[quote=“dmusser2005”]I’m on the beta version, and I have it setup with the following.
First Escalation - Admin: Notified every hour for the first 2.
Second Escalation - Admin & Manager: Notified on hour 3 (only)
Third Escalation - Admin: Notified every hour from 4 on.
This works fine. The problem is if I am in hour 6 and the service returns to normal it never goes back to the second group to notify any members who were notified of the outage that the service has recovered. It does notify the Admin group in the third escalation that it has recovered, but the managers are never notified.
Is there a way to have Nagios keep track of the users for a particular state change that are notified, so if the state returns to normal they are again notified of this?[/quote]

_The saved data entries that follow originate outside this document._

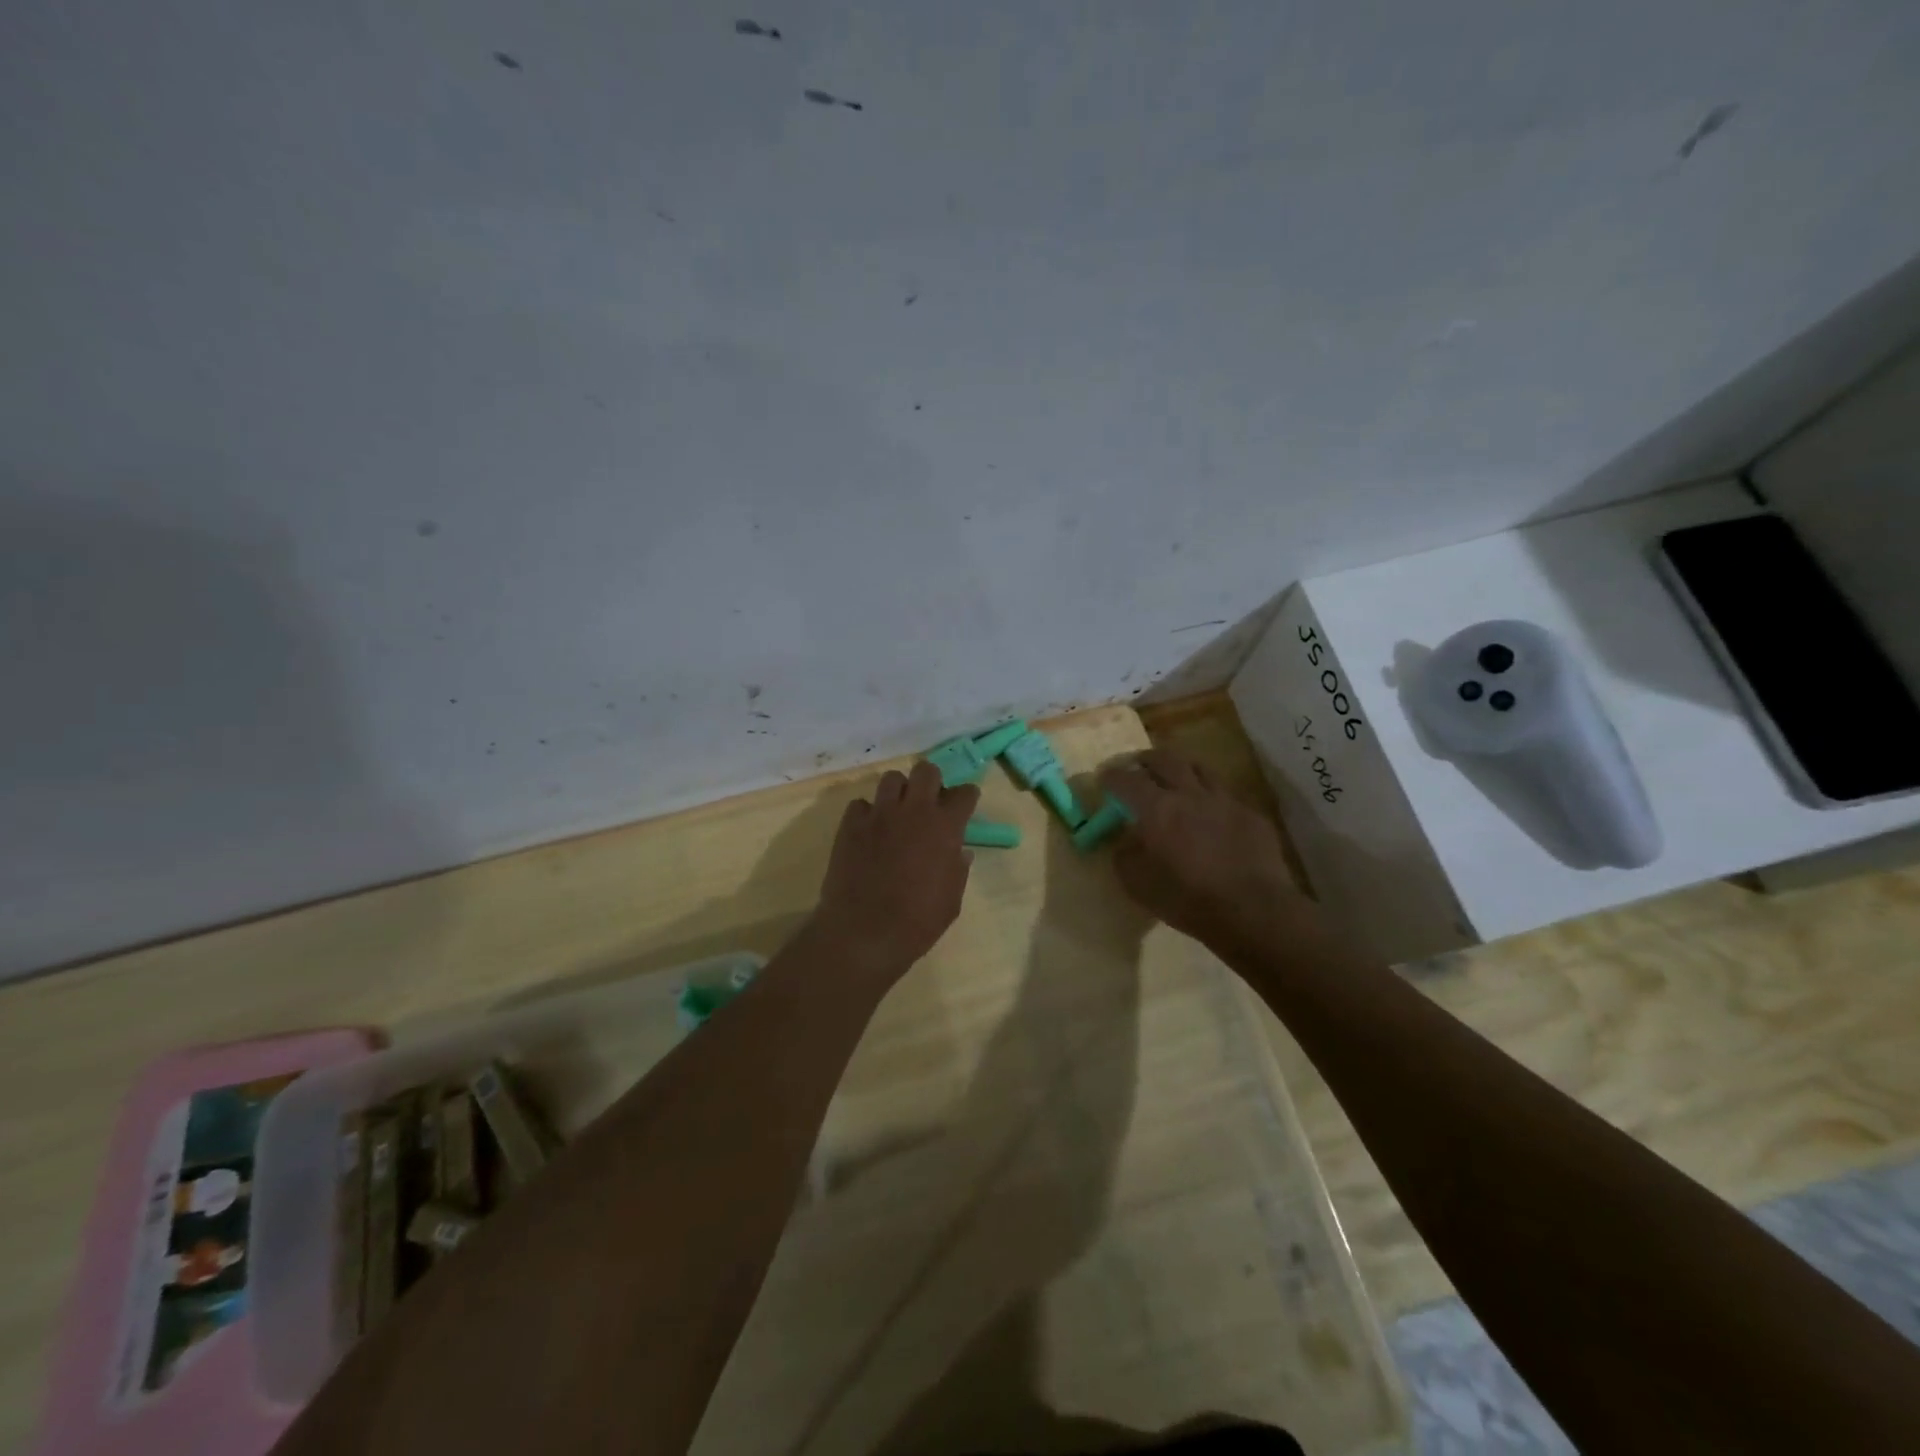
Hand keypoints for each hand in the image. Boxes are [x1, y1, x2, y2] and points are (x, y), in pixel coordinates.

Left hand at [811, 761, 979, 976]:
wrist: (865, 932)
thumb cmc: (918, 921)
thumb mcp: (952, 899)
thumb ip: (957, 869)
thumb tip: (960, 852)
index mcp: (945, 827)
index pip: (964, 793)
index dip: (967, 797)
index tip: (965, 804)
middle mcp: (914, 810)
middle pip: (926, 771)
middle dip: (931, 781)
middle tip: (929, 802)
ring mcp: (879, 814)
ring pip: (891, 779)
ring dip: (899, 792)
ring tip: (897, 812)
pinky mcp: (850, 824)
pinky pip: (860, 804)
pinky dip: (867, 814)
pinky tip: (869, 831)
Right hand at [1099, 750, 1315, 953]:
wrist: (1254, 912)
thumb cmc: (1188, 900)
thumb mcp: (1138, 886)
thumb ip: (1125, 857)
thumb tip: (1125, 842)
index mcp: (1157, 809)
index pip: (1126, 780)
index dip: (1111, 777)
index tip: (1104, 779)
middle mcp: (1189, 794)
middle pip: (1165, 760)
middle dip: (1146, 760)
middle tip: (1137, 766)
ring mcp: (1224, 801)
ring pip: (1199, 768)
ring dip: (1181, 768)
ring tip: (1175, 777)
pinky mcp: (1251, 815)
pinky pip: (1225, 795)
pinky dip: (1210, 797)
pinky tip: (1210, 814)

Think about what you are doing here. First, you alert Admins and they don’t acknowledge or fix the problem. Then you contact admins and managers and they don’t ack or fix the problem. Obviously, this must be some very important machines or you wouldn’t bother the managers. So why would you never attempt to contact the managers on level 3? Why even have a level 3? It’s obvious that nobody is fixing the problem, you have production to run, and somebody needs to fix it now. So if you are going to define a level 3, then include the managers, admins, and the president of your company if you must, but it needs to be fixed NOW. Otherwise, just drop the level 3 and just use 1 nd 2 like you have it. It makes no sense to ignore the managers since they are going to whip someone’s tail for not fixing this problem sooner.
By simply using 1 and 2 as you have it, Nagios is doing what it is supposed to be doing. i.e. escalating the notifications. The shear definition of the word itself would mean that you don’t go backwards ever.